Work to complete
Could you copy the records below exactly, leaving out any pictures?

Records to use
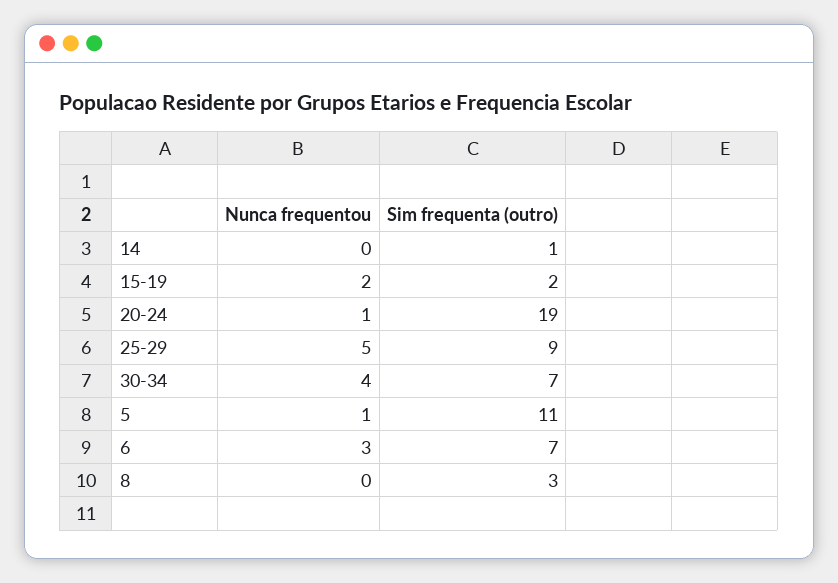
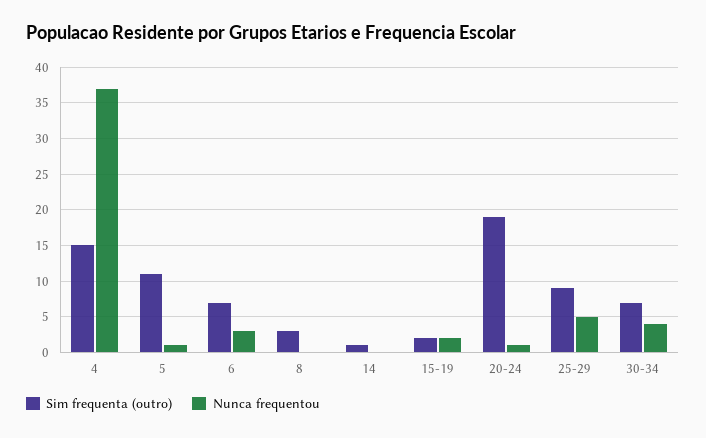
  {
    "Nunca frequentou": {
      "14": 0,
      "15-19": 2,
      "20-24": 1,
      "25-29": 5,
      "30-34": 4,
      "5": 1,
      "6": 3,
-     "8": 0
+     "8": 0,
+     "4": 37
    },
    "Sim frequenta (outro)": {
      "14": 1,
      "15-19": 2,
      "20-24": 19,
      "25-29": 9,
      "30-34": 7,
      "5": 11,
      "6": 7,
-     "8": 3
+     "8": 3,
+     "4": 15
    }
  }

Response to the exercise
  {
    "Nunca frequentou": {
      "14": 0,
      "15-19": 2,
      "20-24": 1,
      "25-29": 5,
      "30-34": 4,
      "5": 1,
      "6": 3,
-     "8": 0
+     "8": 0,
+     "4": 37
    },
    "Sim frequenta (outro)": {
      "14": 1,
      "15-19": 2,
      "20-24": 19,
      "25-29": 9,
      "30-34": 7,
      "5": 11,
      "6": 7,
-     "8": 3
+     "8": 3,
+     "4": 15
    }
  }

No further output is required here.